▸ **読解文**
|---|
「国際親善試合、日本代表4-1ドイツ代表」(9日、ウォルフスブルク)
日本がドイツに4-1で快勝した。昨年のW杯カタール大会での対戦に続き2連勝した。前半11分に伊東純也(スタッド・ランス)が右クロスに合わせて先制。同19分にサネ(バイエルン・ミュンヘン)に得点を許したが、3分後に上田綺世(フェイエノールト)が勝ち越し点。終盤に浅野拓磨(ボーフム)田中碧(デュッセルドルフ)のゴールで突き放した。ドイツとの対戦成績を2勝1分け1敗。12日にはベルギーのゲンクでトルコ代表と対戦する。
リベンジに燃える世界トップクラスの強豪国を力でねじ伏せた。昨年のカタールW杯で勝利したドイツに、今度はアウェーの地で4-1の完勝。森保監督は「厳しい試合になるということを覚悟した上で、チームとして準備を日々やってこられたのがよかった」と日本の進化に、手応えを感じ取っていた。
昨年11月のW杯では前半にドイツがボール保持率で72%を占め、日本はリードを許す中で後半30分過ぎの2ゴールで逆転勝利を収めた展開だった。だが、今回の勝利は違う。
前半11分にDF菅原の右からのクロスにMF伊東が合わせて先制点を奪うと、同点後の前半22分には再び右サイドの展開から最後はFW上田が決めて勝ち越した。
4バックのシステムで主導権を握った前半だったが、後半は3バックに布陣を変更し、さらにドイツの攻撃を封じにかかる。相手にボールを持たれる時間こそ増えたが、カウンターから後半45分、ロスタイムの同47分には途中出場のFW久保を起点に2得点。主将・遠藤が「理想的な展開になった」と話す通り、まさに完勝だった。
「チャレンジしていこうということをチームとしてやれた」と森保監督。W杯後は当時の主力だった吉田麻也や長友佑都らが抜け、若い力が中心となった。そしてアウェーでの戦い。その上で「われわれがボールを握ってコントロールしていくことは目指さないといけない」と臨んだ一戦だった。
苦肉の策でも賭けでもなく、今後の選択肢を広げるシステム変更の奏功に、森保監督は「選手たちが難しい戦術の変更の中でも賢くこなしてくれた」と評した。DF冨安も「W杯とは、また違った勝利」と、この1勝の価値を語る。3年後のW杯へ、森保ジャパンが大きな成果を手にした。
|---|
▸ **確認用資料**
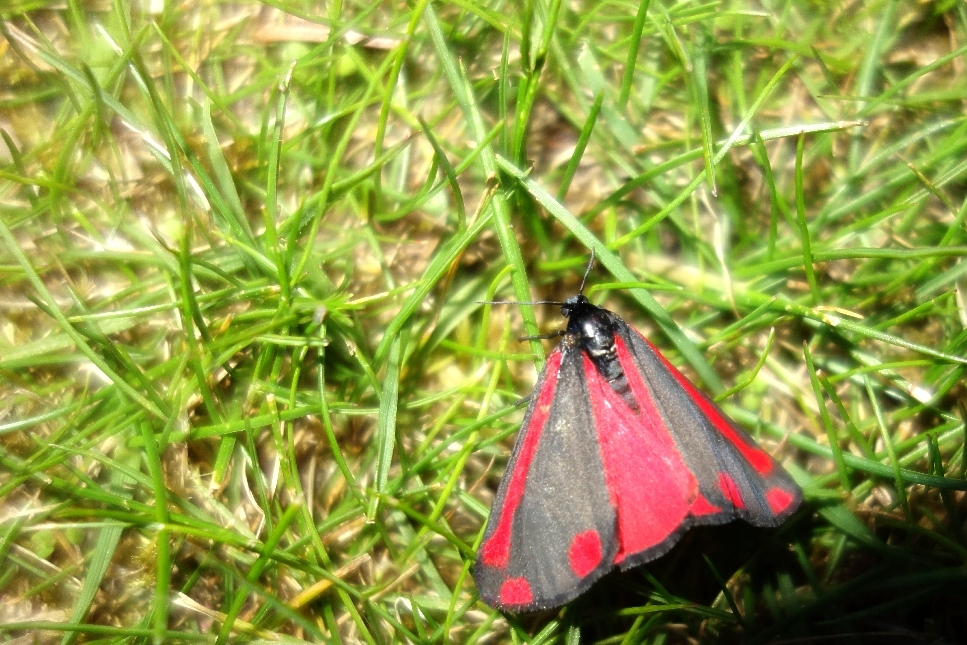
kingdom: Animalia
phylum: Arthropoda
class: Insecta
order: Lepidoptera
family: Erebidae
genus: Tyria
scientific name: Tyria jacobaeae
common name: Cinnabar
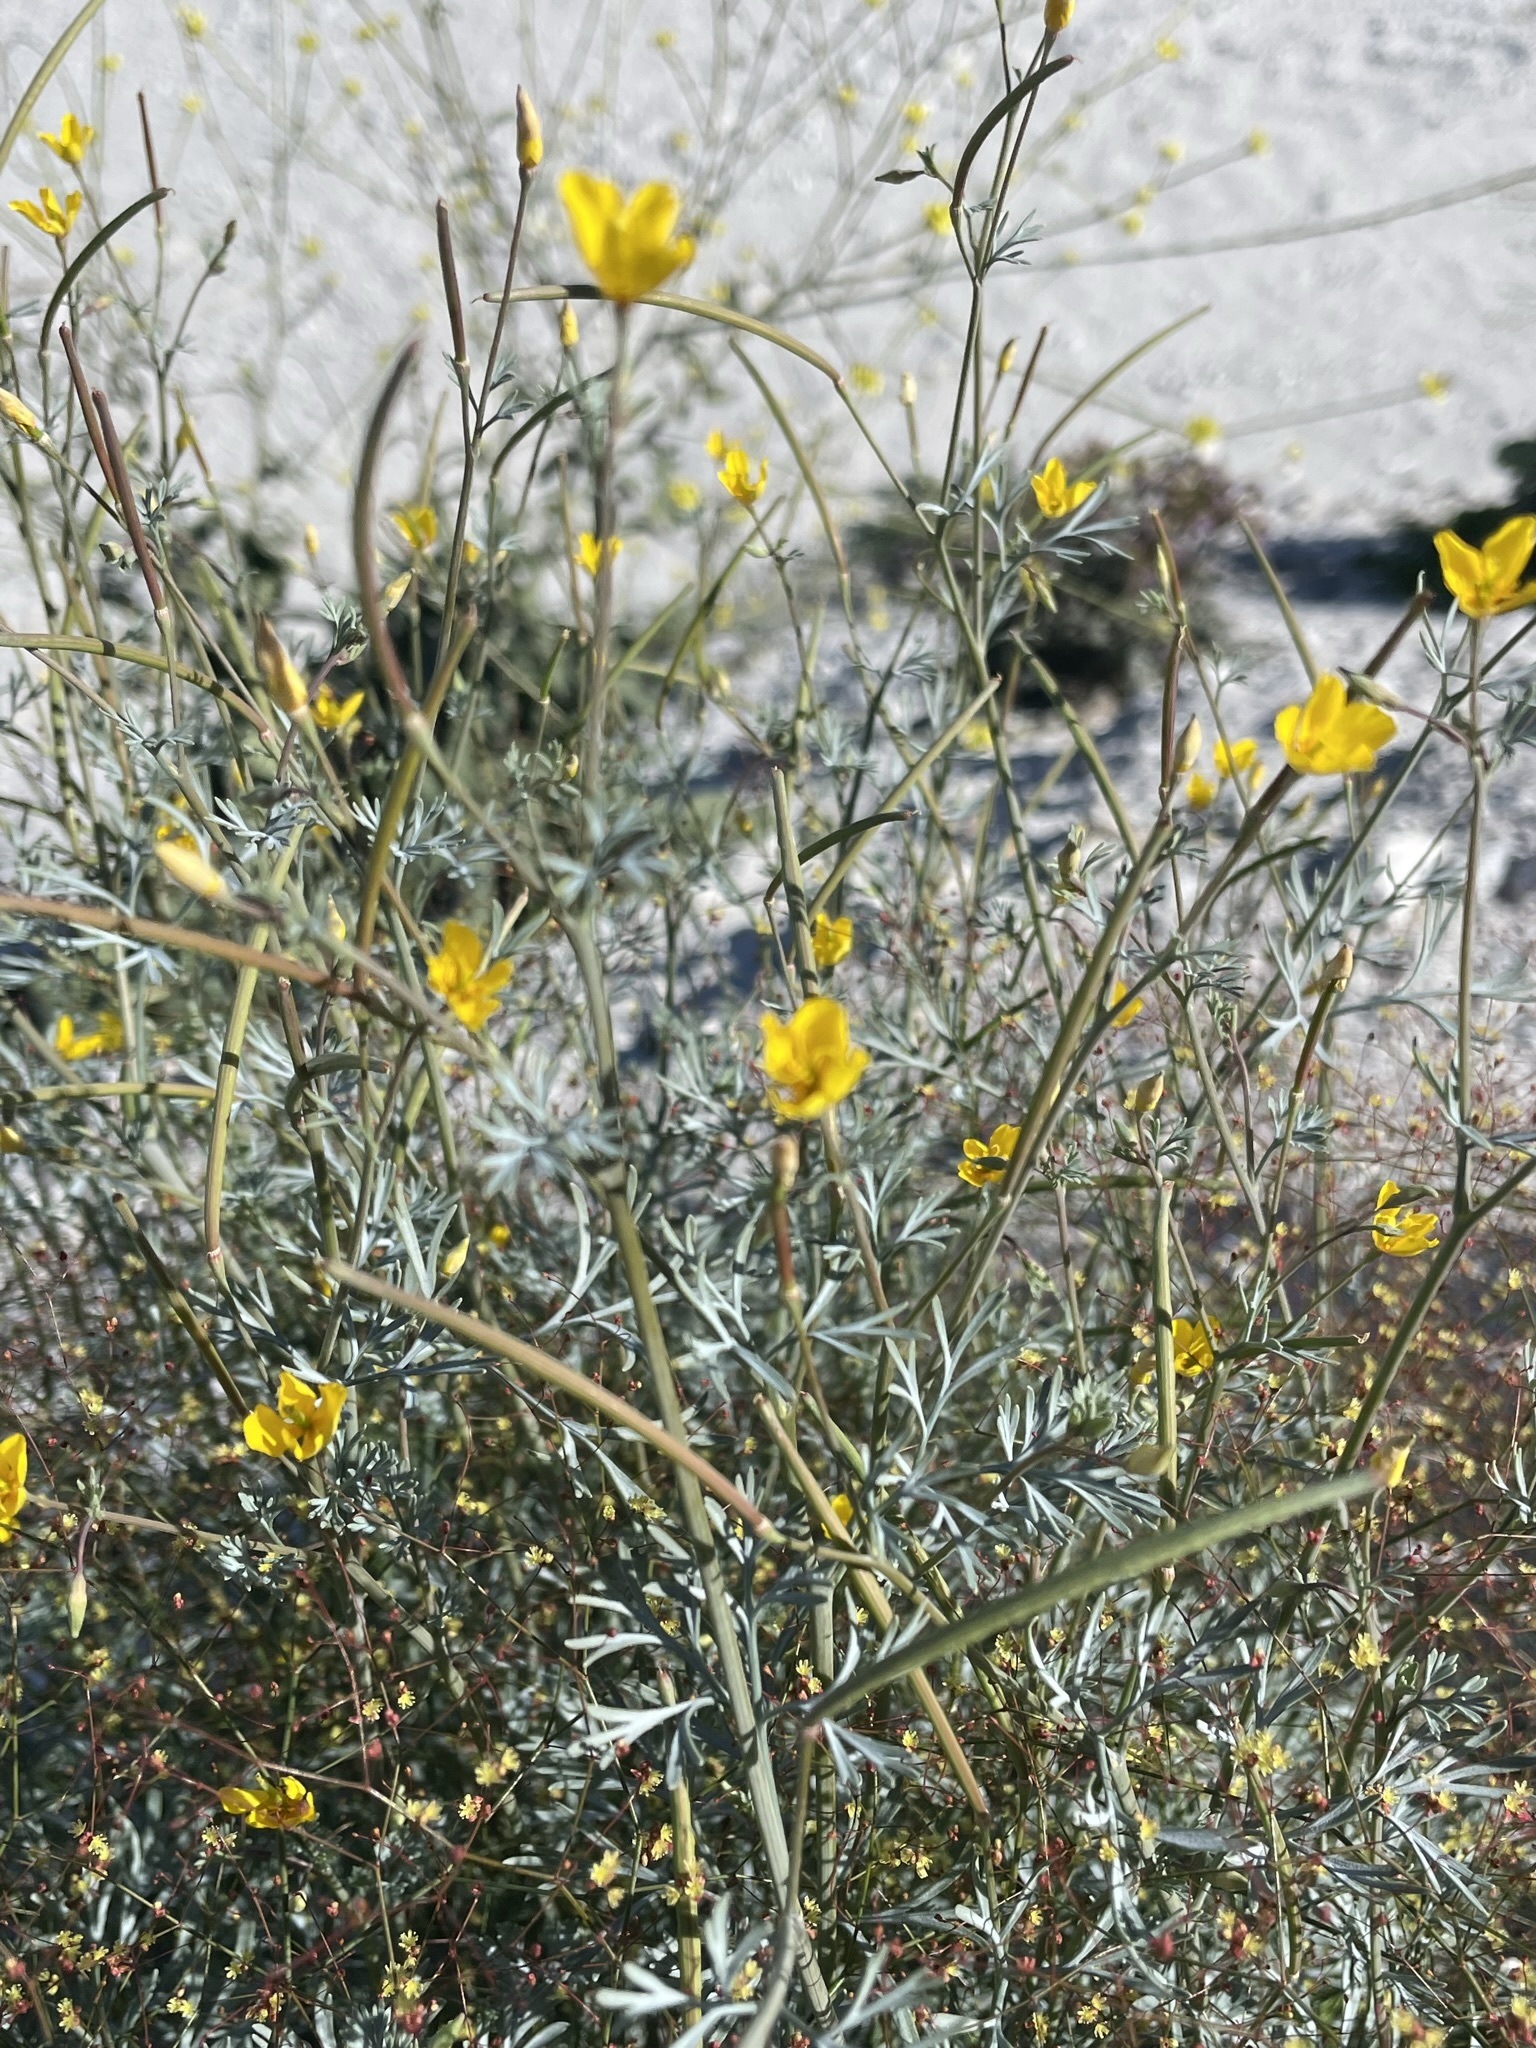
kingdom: Plantae
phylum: Tracheophyta
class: Magnoliopsida
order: Ranunculales
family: Papaveraceae
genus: Eschscholzia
|---|
▸ **課題の指示**
読解文では、日本は後半にどのシステムへ布陣を変えたとされていますか。

▸ **問題の解答**
前半の4バックから、後半は3バックに変更しました。